- Opening Delimiter -
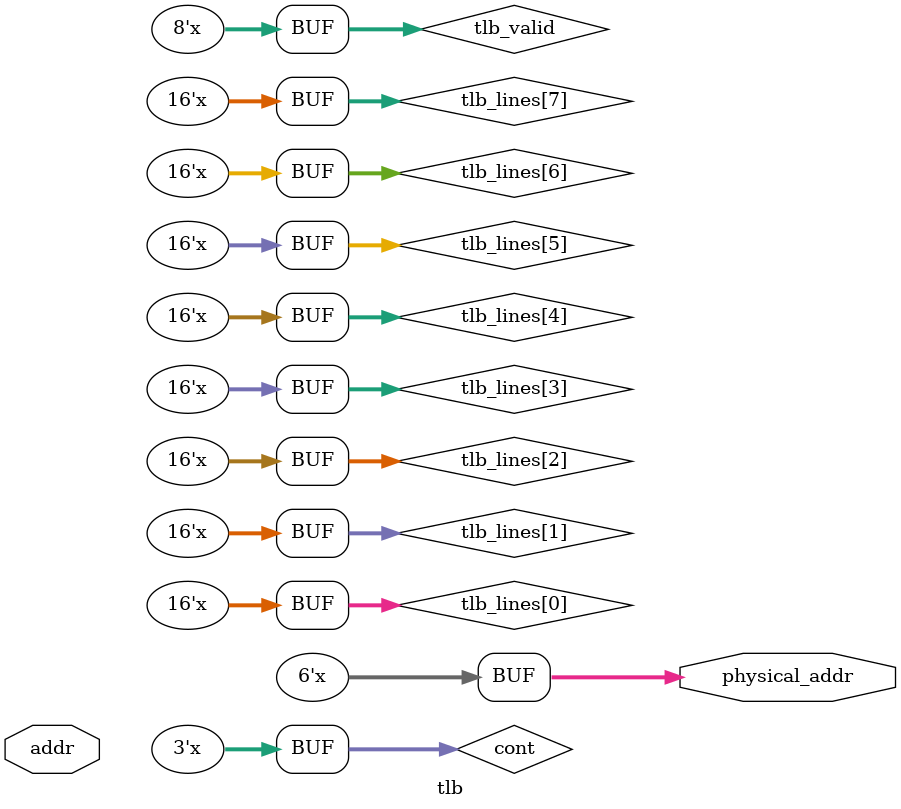
<source format=v>

module tlb(addr, physical_addr);
	
	input [15:0] addr;
	output reg [5:0] physical_addr;
	
	reg [7:0] tlb_valid;
	reg [15:0] tlb_lines[7:0];
	
	reg [2:0] cont;
	reg miss;
	
	initial begin
		cont = 3'b000;
		
		tlb_valid = 6'b0;
		
		tlb_lines[0] = 15'b0;
		tlb_lines[1] = 15'b0;
		tlb_lines[2] = 15'b0;
		tlb_lines[3] = 15'b0;
		tlb_lines[4] = 15'b0;
		tlb_lines[5] = 15'b0;
		tlb_lines[6] = 15'b0;
		tlb_lines[7] = 15'b0;
	end
	
	always @(addr) begin
		
		case (addr)
			tlb_lines[0]: begin if (tlb_valid[0]) physical_addr[5:0] = tlb_lines[0][5:0]; else miss = 1'b1; end
			tlb_lines[1]: begin if (tlb_valid[1]) physical_addr[5:0] = tlb_lines[1][5:0]; else miss = 1'b1; end
			tlb_lines[2]: begin if (tlb_valid[2]) physical_addr[5:0] = tlb_lines[2][5:0]; else miss = 1'b1; end
			tlb_lines[3]: begin if (tlb_valid[3]) physical_addr[5:0] = tlb_lines[3][5:0]; else miss = 1'b1; end
			tlb_lines[4]: begin if (tlb_valid[4]) physical_addr[5:0] = tlb_lines[4][5:0]; else miss = 1'b1; end
			tlb_lines[5]: begin if (tlb_valid[5]) physical_addr[5:0] = tlb_lines[5][5:0]; else miss = 1'b1; end
			tlb_lines[6]: begin if (tlb_valid[6]) physical_addr[5:0] = tlb_lines[6][5:0]; else miss = 1'b1; end
			tlb_lines[7]: begin if (tlb_valid[7]) physical_addr[5:0] = tlb_lines[7][5:0]; else miss = 1'b1; end
			default: miss = 1'b1;
		endcase
		
		if (miss) begin
			tlb_lines[cont] = addr;
			tlb_valid[cont] = 1'b1;
			physical_addr[5:0] = tlb_lines[cont][5:0];
			cont = cont + 1'b1;
		end
		
	end
	
endmodule

</source>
- Closing Delimiter -
» JOB ITEM
Go through the entries above and report every line in which the word "else" appears.

» TASK ANSWER
			tlb_lines[0]: begin if (tlb_valid[0]) physical_addr[5:0] = tlb_lines[0][5:0]; else miss = 1'b1; end
			tlb_lines[1]: begin if (tlb_valid[1]) physical_addr[5:0] = tlb_lines[1][5:0]; else miss = 1'b1; end
			tlb_lines[2]: begin if (tlb_valid[2]) physical_addr[5:0] = tlb_lines[2][5:0]; else miss = 1'b1; end
			tlb_lines[3]: begin if (tlb_valid[3]) physical_addr[5:0] = tlb_lines[3][5:0]; else miss = 1'b1; end
			tlb_lines[4]: begin if (tlb_valid[4]) physical_addr[5:0] = tlb_lines[4][5:0]; else miss = 1'b1; end
			tlb_lines[5]: begin if (tlb_valid[5]) physical_addr[5:0] = tlb_lines[5][5:0]; else miss = 1'b1; end
			tlb_lines[6]: begin if (tlb_valid[6]) physical_addr[5:0] = tlb_lines[6][5:0]; else miss = 1'b1; end
			tlb_lines[7]: begin if (tlb_valid[7]) physical_addr[5:0] = tlb_lines[7][5:0]; else miss = 1'b1; end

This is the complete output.